De plus en plus proches depuis plusieurs années, les deux écoles d'ingénieurs ne font désormais plus qu'une. Le nouvel établissement, nommé Efrei Paris, recrutera sa première promotion d'élèves ingénieurs dès la rentrée 2018. Il regroupe dorénavant 1.800 étudiants.

Nouvelle fusion dans le paysage des écoles d'ingénieurs. Après plusieurs années de rapprochement progressif, d'abord via la mutualisation de moyens et de ressources, puis par la création d'un cycle préparatoire commun, l'Efrei et l'Esigetel ont décidé de franchir un nouveau cap, pour ne plus former qu'une seule et même école. Son nom ? L'Efrei Paris. L'Esigetel, plus petite et installée depuis 2012 sur le campus de l'Efrei à Villejuif (94), disparaît donc des radars au profit de sa "grande sœur".

"Le projet de fusion a été validé par notre conseil d'administration avant l'été et un dossier a été déposé auprès de la CTI [Commission des titres d'ingénieur] dans la foulée. La Commission a validé notre projet lors de sa séance plénière de septembre", résume Frédéric Meunier, directeur général du groupe Efrei et directeur de l'Efrei.

Un cycle ingénieur fusionné dès 2018

La nouvelle école, qui rassemble désormais 1.800 étudiants, prévoit de lancer son cycle ingénieur fusionné dès la rentrée 2018. Le cycle préparatoire, déjà commun, reste inchangé. Ainsi, les élèves actuellement en deuxième année de prépa intégrée seront les premiers à découvrir la nouvelle mouture de la formation.

"La première année du cycle ingénieur sera commune à tous les élèves, qui se spécialiseront lors des deux dernières années, en master. Ils auront in fine le choix entre 12 majeures", explique Philippe Volle, directeur de l'enseignement et de la recherche de l'école, par ailleurs ancien directeur de l'Esiea.

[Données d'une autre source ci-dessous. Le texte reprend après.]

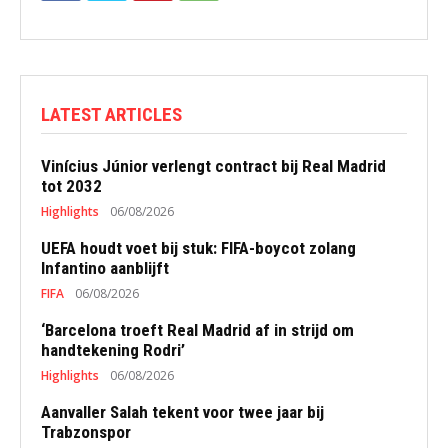
LATEST ARTICLES
Vinícius Júnior verlengt contract bij Real Madrid
tot 2032
Highlights
06/08/2026
UEFA houdt voet bij stuk: FIFA-boycot zolang
Infantino aanblijft
FIFA
06/08/2026
‘Barcelona troeft Real Madrid af in strijd om
handtekening Rodri’
Highlights
06/08/2026
Aanvaller Salah tekent voor twee jaar bij
Trabzonspor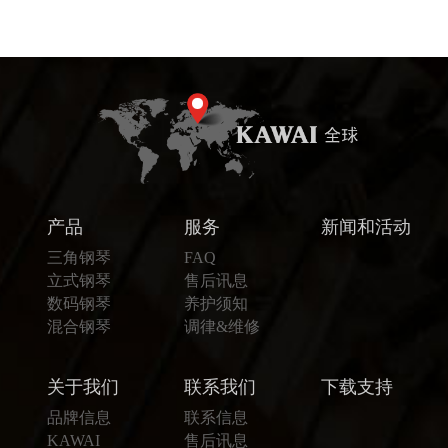
产品
服务
新闻和活动
三角钢琴
FAQ
立式钢琴
售后讯息
数码钢琴
养护须知
混合钢琴
调律&维修
关于我们
联系我们
下载支持
品牌信息
联系信息
KAWAI
售后讯息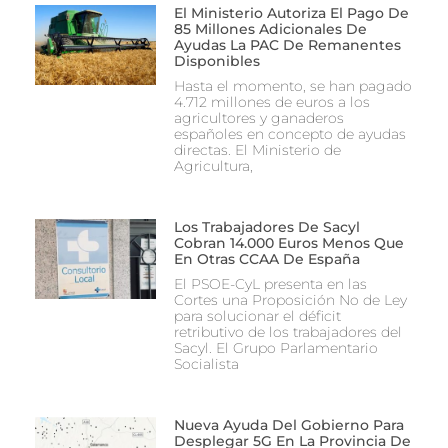
El Ministerio Autoriza El Pago De
85 Millones Adicionales De
Ayudas La PAC De Remanentes
Disponibles
Hasta el momento, se han pagado
4.712 millones de euros a los
agricultores y ganaderos
españoles en concepto de ayudas
directas. El Ministerio de
Agricultura,
Los Trabajadores De Sacyl
Cobran 14.000 Euros Menos Que
En Otras CCAA De España
El PSOE-CyL presenta en las
Cortes una Proposición No de Ley
para solucionar el déficit
retributivo de los trabajadores del
Sacyl. El Grupo Parlamentario
Socialista
Nueva Ayuda Del Gobierno Para
Desplegar 5G En La Provincia De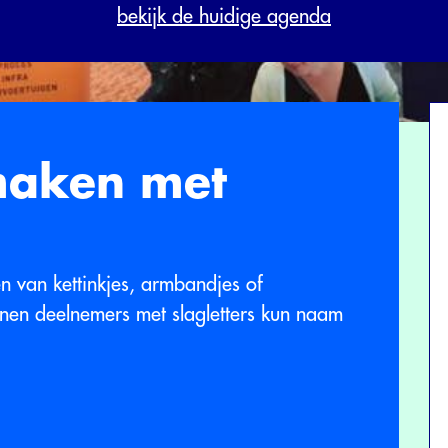
bekijk de huidige agenda
maken met
 van kettinkjes, armbandjes of
nnen deelnemers met slagletters kun naam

Ces 12 spécialisations, dont la moitié seront enseignées en anglais, porteront sur l'informatique et l'électronique numérique. Quatre d'entre elles sont en construction d'ici la rentrée 2019 : big data, bio-informatique, avionique et espace, et énergies nouvelles et réseaux intelligents. "Nous travaillons également sur des programmes ingénieur-manager et manager-ingénieur, avec l'ISC Paris, ainsi que sur la création d'une filière biologie et numérique, en partenariat avec le Cnam et l'EBI", ajoute Frédéric Meunier.

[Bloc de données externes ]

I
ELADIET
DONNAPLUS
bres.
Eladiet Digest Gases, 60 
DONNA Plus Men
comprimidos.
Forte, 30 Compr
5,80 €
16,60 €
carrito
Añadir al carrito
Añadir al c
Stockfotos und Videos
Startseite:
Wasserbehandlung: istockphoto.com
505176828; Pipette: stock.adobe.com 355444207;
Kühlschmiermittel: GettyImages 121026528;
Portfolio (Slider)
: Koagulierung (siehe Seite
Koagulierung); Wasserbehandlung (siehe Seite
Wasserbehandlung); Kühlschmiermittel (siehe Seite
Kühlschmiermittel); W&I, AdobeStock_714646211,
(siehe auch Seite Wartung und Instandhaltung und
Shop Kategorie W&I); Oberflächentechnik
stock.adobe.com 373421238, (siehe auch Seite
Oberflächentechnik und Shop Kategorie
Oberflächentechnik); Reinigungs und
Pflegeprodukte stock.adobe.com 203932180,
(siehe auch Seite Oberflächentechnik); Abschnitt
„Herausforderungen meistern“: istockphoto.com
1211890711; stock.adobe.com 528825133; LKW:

Des "perspectives intéressantes"

Le nouvel établissement présente, selon Frédéric Meunier, des "perspectives sur cinq ans intéressantes", notamment avec une hausse prévue des effectifs, qui devraient passer de 1.800 à "2.400 élèves ingénieurs en 2022", mais aussi avec la création de "prépas en province" – une stratégie déjà éprouvée par d'autres écoles d'ingénieurs –, l'ouverture "d'un campus dans une grande métropole asiatique" et l'agrandissement de ses locaux actuels.

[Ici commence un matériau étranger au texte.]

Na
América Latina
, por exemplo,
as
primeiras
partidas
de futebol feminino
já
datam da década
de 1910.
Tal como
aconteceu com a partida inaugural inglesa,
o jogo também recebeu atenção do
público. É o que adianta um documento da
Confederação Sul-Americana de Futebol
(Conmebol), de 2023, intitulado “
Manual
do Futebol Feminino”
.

La construction "d'un nouveau bâtiment de 600 m2 dédié aux étudiants" est ainsi au programme et "130 nouveaux logements étudiants autour du campus" devraient sortir de terre pour la rentrée 2018. De nouvelles extensions sont en projet pour l'année suivante.

Une stratégie conquérante qui se fera sans hausse des frais de scolarité. Ces derniers resteront, pour la rentreé 2018, à 7.500 euros en cycle préparatoire et 7.700 euros en cycle ingénieur. Les frais devraient également rester stables à l'avenir, promet la direction de la nouvelle école née de cette fusion.